Improving Care Using a Bidirectional Geriatric Cardiology Consultative Conference
More than 13 million persons in the United States aged 65 and older have cardiovascular disease (CVD), and this population is expected to increase exponentially over the next several decades. In the absence of clinical studies that would inform how best to manage this population, there is an urgent need for collaborative, thoughtful approaches to their care. Although cardiologists are traditionally regarded as leaders in the care of older adults with CVD, these individuals have multiple comorbidities, physiological differences, and distinct goals of care than younger patients that require a specialized geriatric lens.
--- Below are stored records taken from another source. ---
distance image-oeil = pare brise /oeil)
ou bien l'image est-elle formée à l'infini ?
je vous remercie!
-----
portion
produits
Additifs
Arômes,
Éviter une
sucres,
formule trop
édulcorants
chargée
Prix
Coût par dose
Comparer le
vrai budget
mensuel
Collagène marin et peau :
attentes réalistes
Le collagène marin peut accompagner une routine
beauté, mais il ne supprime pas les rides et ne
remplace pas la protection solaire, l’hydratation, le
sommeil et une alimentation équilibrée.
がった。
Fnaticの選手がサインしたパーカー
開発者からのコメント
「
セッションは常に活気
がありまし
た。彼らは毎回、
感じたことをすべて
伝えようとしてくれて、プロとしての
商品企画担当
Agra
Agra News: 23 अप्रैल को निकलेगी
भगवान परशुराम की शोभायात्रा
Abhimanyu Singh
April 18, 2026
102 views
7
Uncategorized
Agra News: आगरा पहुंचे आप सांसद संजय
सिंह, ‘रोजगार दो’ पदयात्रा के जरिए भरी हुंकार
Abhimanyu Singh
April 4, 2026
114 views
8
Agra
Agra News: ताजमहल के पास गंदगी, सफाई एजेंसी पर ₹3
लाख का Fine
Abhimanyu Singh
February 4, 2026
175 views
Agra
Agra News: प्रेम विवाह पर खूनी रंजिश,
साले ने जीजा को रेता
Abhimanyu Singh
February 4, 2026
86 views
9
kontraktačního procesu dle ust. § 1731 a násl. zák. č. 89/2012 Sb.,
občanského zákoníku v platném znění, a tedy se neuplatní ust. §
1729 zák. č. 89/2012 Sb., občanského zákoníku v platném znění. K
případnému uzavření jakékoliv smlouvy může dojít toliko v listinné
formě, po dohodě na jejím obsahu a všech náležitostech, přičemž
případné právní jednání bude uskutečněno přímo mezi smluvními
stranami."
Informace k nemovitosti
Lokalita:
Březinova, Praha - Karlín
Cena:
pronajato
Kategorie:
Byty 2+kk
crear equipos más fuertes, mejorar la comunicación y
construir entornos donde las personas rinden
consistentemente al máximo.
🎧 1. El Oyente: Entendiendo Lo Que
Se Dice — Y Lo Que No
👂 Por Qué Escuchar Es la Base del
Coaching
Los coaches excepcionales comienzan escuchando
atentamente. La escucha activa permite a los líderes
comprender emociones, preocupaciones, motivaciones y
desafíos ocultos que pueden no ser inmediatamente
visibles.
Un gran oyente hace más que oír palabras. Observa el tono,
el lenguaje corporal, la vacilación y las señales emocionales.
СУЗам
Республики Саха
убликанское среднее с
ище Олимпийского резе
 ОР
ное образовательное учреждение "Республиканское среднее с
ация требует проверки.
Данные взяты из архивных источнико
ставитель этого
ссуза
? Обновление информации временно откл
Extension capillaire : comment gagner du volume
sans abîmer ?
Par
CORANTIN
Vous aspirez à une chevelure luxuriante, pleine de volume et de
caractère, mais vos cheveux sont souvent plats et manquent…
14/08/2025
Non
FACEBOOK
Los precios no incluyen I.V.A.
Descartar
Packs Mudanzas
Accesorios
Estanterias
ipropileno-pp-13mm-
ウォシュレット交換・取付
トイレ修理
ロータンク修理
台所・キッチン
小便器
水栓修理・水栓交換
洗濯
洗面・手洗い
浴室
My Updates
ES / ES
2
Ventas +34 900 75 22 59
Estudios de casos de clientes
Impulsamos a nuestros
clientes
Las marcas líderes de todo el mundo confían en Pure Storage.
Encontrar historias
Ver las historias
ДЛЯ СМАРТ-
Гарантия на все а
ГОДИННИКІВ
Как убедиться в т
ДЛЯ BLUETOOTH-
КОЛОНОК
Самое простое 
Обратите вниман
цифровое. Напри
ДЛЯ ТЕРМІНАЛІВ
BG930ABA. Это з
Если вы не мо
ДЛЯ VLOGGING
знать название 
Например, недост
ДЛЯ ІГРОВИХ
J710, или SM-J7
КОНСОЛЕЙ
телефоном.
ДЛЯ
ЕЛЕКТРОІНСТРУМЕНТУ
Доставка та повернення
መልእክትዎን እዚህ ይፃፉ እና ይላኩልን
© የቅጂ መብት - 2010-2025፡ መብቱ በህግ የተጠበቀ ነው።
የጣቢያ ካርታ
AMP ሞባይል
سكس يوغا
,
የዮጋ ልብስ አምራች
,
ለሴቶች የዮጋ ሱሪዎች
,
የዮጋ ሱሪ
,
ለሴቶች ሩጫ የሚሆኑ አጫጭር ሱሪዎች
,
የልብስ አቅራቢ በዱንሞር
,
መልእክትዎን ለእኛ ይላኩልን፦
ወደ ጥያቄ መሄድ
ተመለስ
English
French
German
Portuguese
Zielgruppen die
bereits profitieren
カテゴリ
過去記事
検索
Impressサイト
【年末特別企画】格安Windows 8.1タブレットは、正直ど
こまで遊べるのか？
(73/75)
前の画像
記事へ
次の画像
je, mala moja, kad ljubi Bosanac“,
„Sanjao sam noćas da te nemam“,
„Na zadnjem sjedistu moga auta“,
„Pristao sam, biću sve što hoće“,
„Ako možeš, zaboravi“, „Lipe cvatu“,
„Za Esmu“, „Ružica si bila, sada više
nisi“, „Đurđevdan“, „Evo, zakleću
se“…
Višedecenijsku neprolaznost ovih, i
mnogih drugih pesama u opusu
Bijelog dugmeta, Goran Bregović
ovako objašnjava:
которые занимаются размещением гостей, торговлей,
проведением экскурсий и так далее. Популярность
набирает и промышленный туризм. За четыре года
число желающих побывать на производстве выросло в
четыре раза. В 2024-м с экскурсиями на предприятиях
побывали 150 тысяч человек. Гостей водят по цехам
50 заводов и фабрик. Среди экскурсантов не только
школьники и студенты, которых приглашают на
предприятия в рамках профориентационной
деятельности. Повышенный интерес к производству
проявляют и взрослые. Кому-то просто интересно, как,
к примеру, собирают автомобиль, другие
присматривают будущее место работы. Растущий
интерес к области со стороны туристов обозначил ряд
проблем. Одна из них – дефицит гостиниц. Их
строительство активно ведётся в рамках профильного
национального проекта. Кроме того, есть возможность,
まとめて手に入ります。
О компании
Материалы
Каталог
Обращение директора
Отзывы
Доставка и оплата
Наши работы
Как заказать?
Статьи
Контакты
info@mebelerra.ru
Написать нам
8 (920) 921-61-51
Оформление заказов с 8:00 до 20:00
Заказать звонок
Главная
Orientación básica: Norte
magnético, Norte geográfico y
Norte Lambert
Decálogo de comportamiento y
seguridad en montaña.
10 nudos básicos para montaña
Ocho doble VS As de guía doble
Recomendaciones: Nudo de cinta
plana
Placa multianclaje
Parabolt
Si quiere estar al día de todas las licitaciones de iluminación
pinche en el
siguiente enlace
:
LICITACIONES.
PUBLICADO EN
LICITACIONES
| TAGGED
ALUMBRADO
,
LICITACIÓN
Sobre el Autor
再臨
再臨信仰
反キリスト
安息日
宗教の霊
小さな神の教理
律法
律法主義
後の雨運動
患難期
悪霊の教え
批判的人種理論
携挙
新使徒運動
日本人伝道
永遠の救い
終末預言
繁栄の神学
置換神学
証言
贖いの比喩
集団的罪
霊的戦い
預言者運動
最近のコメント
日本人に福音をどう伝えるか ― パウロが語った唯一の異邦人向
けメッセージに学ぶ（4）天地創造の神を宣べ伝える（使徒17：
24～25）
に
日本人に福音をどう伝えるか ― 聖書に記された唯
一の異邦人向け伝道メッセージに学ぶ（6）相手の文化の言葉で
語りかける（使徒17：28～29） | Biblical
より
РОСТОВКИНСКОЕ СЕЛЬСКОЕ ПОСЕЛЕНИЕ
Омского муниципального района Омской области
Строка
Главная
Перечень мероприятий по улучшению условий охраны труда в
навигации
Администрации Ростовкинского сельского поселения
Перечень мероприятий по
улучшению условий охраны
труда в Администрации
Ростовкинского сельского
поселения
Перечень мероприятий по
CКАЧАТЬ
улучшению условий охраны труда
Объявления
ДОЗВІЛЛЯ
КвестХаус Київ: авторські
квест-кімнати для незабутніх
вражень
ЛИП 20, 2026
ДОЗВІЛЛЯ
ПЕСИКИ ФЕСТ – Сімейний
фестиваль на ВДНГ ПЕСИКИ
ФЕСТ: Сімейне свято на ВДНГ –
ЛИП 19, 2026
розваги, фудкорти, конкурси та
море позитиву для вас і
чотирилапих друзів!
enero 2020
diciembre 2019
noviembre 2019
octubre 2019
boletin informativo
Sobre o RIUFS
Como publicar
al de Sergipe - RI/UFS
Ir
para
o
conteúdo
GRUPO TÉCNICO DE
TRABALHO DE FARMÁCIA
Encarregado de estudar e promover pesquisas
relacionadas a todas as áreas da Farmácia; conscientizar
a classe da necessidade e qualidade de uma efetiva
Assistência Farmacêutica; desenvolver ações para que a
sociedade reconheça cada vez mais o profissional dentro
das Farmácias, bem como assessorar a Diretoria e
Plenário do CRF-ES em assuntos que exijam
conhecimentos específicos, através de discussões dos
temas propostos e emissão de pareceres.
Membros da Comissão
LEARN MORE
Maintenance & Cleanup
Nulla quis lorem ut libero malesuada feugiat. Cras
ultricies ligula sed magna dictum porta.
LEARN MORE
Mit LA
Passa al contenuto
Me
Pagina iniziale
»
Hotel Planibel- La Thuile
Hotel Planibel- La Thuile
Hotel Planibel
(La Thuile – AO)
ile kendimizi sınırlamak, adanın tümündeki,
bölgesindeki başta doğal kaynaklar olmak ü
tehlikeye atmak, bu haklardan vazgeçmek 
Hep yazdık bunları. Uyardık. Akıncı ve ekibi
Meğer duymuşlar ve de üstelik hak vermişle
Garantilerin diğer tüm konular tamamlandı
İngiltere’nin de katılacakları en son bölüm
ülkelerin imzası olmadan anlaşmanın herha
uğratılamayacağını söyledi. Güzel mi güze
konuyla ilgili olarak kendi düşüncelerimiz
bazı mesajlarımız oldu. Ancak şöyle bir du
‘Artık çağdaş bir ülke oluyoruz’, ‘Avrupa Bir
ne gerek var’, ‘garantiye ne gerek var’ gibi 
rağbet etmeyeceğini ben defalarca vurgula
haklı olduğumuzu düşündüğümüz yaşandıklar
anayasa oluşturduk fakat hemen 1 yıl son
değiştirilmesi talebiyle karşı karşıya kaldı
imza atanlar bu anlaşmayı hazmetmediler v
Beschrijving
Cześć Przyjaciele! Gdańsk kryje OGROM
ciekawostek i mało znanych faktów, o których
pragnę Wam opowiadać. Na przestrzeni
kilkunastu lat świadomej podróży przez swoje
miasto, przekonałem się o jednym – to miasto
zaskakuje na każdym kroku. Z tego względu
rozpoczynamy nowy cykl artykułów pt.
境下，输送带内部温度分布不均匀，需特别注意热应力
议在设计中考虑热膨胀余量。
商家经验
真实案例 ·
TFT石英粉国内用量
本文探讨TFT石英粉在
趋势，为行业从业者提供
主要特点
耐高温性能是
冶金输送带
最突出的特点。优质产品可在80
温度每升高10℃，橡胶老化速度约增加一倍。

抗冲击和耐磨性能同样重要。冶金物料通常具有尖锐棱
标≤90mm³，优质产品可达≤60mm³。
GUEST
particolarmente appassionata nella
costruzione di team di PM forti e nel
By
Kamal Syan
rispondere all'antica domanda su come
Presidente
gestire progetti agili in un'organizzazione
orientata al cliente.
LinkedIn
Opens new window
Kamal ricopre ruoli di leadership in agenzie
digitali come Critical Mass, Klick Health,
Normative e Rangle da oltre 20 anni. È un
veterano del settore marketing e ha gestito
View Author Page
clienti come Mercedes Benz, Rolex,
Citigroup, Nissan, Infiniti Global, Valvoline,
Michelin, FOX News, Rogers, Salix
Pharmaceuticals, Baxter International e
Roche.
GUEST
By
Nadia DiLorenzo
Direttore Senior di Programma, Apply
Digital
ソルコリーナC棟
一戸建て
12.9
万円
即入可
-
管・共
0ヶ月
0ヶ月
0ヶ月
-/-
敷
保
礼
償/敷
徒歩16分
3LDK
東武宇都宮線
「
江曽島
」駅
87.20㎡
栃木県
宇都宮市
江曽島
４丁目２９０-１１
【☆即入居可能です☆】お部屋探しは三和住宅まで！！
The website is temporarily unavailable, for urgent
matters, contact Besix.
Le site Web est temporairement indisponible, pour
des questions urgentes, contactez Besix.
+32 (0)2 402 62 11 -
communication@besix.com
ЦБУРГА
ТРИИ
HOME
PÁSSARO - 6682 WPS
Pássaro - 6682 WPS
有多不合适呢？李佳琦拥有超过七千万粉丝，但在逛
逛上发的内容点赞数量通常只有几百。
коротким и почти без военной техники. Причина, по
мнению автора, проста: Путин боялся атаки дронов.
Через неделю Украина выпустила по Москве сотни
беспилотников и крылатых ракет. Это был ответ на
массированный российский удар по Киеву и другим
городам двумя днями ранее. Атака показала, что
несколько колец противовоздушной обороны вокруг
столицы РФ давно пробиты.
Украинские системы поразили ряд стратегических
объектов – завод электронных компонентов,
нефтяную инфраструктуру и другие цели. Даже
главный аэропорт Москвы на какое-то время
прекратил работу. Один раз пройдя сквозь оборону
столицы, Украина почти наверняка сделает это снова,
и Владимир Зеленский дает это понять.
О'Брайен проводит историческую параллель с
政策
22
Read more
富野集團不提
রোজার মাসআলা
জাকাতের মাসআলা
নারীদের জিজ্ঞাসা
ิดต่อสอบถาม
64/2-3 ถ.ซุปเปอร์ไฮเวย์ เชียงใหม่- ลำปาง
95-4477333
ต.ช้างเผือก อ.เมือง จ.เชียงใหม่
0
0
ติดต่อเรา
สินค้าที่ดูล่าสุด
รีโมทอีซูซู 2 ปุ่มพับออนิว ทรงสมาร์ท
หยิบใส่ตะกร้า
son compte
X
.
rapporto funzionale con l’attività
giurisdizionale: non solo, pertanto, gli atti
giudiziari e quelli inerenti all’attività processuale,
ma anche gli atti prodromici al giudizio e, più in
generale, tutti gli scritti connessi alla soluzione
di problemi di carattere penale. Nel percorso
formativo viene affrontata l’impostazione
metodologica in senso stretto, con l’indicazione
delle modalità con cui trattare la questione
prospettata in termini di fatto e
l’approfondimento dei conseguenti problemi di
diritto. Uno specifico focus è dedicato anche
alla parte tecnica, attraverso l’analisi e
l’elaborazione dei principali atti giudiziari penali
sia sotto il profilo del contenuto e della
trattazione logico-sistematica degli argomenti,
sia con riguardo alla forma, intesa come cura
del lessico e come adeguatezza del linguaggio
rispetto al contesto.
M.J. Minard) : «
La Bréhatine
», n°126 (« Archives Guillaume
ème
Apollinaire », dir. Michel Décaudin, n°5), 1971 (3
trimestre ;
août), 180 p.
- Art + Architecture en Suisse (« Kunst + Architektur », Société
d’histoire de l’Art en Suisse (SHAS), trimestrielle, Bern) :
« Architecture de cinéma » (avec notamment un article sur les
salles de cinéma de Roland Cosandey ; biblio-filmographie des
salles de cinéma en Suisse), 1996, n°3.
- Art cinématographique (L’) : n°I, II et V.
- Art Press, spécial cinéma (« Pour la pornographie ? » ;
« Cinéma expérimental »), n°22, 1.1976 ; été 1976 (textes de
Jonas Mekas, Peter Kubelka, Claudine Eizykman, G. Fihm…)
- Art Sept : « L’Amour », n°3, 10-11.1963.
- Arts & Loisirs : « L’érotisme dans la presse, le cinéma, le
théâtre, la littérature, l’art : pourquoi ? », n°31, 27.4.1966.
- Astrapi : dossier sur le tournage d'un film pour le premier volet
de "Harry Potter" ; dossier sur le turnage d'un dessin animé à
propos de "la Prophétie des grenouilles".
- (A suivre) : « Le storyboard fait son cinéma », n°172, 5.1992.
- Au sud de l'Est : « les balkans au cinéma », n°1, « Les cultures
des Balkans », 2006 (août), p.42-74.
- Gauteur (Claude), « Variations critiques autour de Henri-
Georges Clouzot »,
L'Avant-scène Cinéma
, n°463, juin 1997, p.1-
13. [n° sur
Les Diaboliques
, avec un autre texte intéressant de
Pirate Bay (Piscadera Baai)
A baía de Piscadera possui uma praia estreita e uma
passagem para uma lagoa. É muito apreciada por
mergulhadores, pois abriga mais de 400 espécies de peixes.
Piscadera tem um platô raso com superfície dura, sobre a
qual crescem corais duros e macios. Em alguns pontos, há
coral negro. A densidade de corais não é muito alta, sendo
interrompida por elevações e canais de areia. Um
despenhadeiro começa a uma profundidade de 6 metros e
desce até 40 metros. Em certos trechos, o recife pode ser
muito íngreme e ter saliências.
Thus, collaboration is needed between geriatricians, cardiologists, and other specialists to address the unique needs of this growing population. Accordingly, clinicians at New York University Langone Health and School of Medicine established a monthly Geriatric Cardiology Conference to foster an integrative approach to the care of older adults with CVD by uniting specialists across disciplines to collaborate on treatment strategies. At each conference, an active case is discussed and analyzed in detail, and a consensus is reached among participants regarding optimal treatment strategies. The conference attracts faculty and trainees at multiple levels from geriatrics, cardiology, and cardiothoracic surgery. The model may serve as a paradigm for other institutions moving towards geriatric-informed care of older adults with CVD.